The federal heritage minister announced Wednesday the federal government will give $945,000 over two years to help pay for upgrades to Halifax's Neptune Theatre.

"By investing in the theatre we will make sure they continue to create great work for many years to come," said Mélanie Joly.  

Nova Scotia Premier Stephen McNeil said the province will also provide $100,000 for the renewal project.

"We're thrilled to continue to support Neptune," he said. 

The province gives the theatre $240,000 in operating grants every year.

Heritage Minister at Neptune Theatre

Heritage Minister Mélanie Joly opened the government's wallet on Wednesday to help pay for renovations at Neptune Theatre. (Pam Berman/CBC)

Neptune is in its 55th season and is the largest professional theatre in the region. It employs 400 people and contributes $7 million to the local economy every year.  

The federal and provincial money, along with private donations, will be used to modernize the lighting and sound equipment, replace the seating and upgrade the box office.

"Our systems are so old that we can't repair them with existing parts, they have to be manufactured," said Rebecca Hiltz LeBlanc, president of the Neptune Foundation.  

"The technology in the box office is so old it's a miracle any tickets get printed."  

Neptune theatre stage work

Workers at the theatre have been dealing with outdated parts and machines for years. A renovation will modernize parts of the building. (Pam Berman/CBC)

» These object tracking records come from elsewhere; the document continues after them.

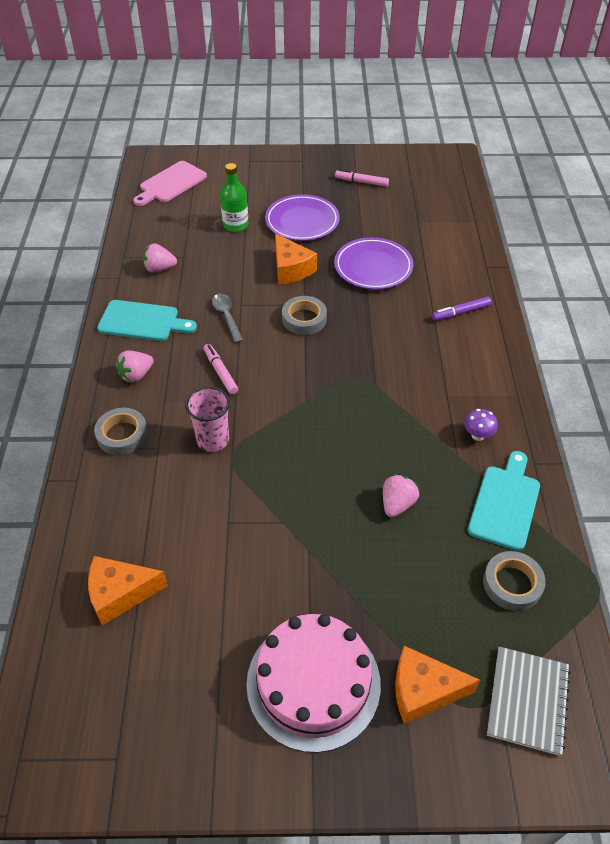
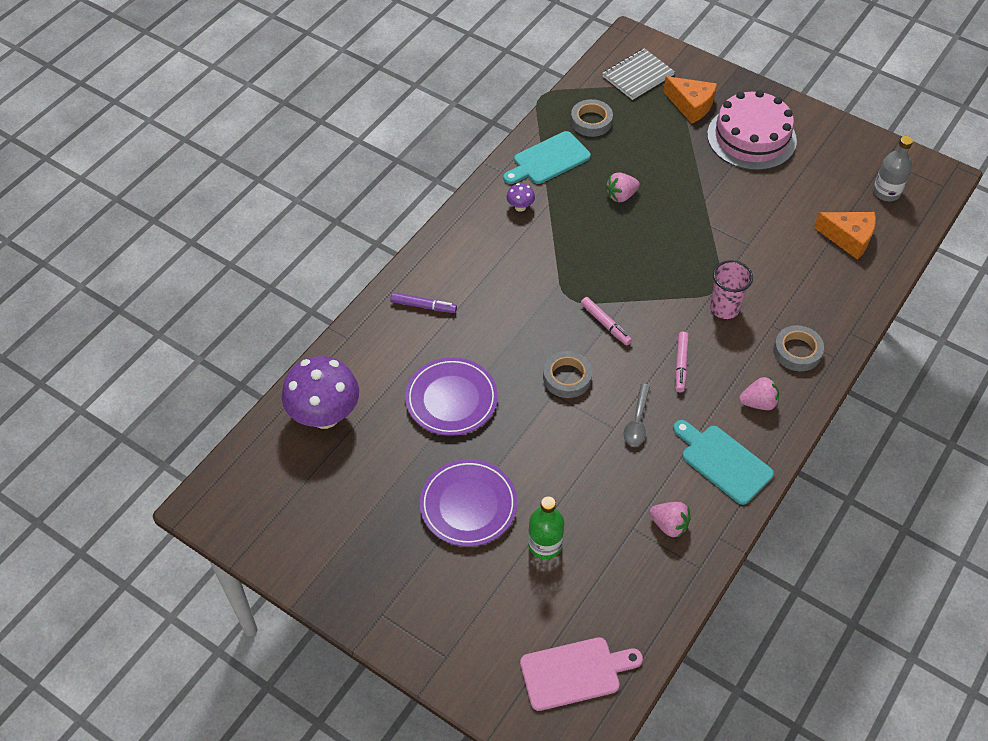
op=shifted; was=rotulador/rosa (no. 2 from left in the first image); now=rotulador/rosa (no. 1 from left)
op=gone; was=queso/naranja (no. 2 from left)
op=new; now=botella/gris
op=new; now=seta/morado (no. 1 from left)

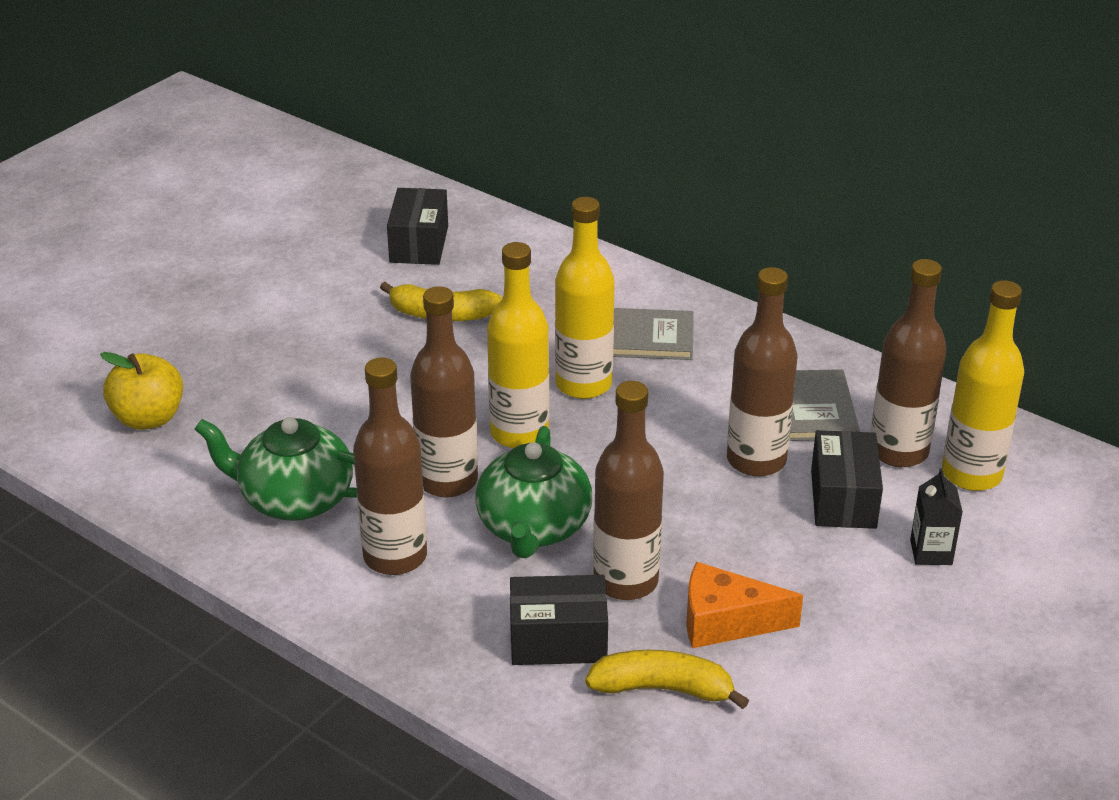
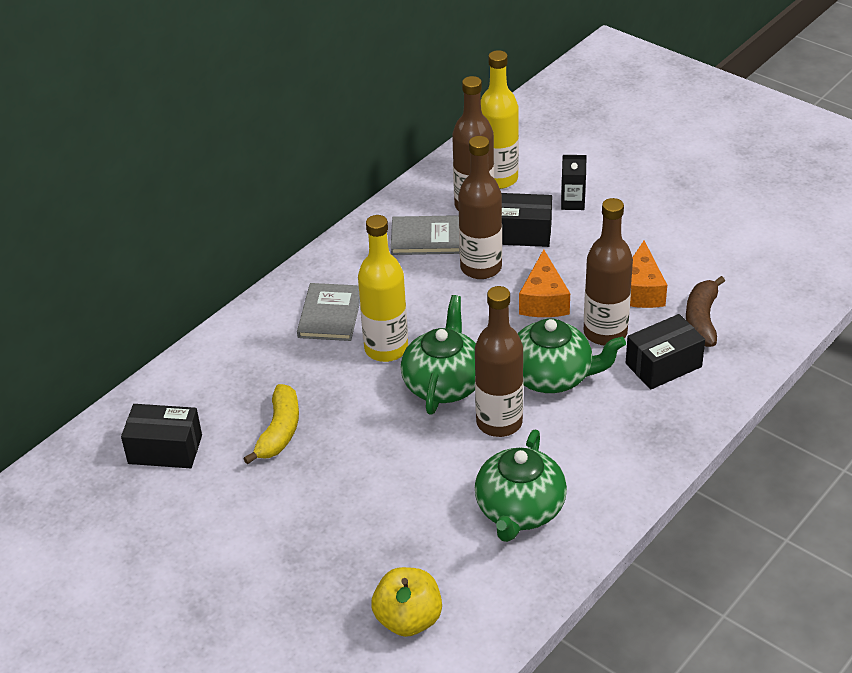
op=swapped; was=botella/amarillo (no. 1 from left); now=tetera/verde (no. 1 from left)
op=gone; was=botella/marrón (no. 1 from left)
op=rotated; was=caja/negro (no. 2 from left in the first image); clockwise=60
op=repainted; was=plátano/amarillo (no. 2 from left); now=plátano/marrón
op=new; now=queso/naranja (no. 1 from left)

The marquee on the outside of the building will also be computerized and replaced with LED lighting. Renovations will begin this summer in the Scotiabank stage and then move to the main stage, Fountain Hall, next summer.

"So we still have to have a stage to work ... so one thing at a time," said Hiltz Leblanc.  

Neptune officials could not elaborate on the total cost of the renovation project because the specialized equipment is still being tracked down and the value of the Canadian currency keeps changing.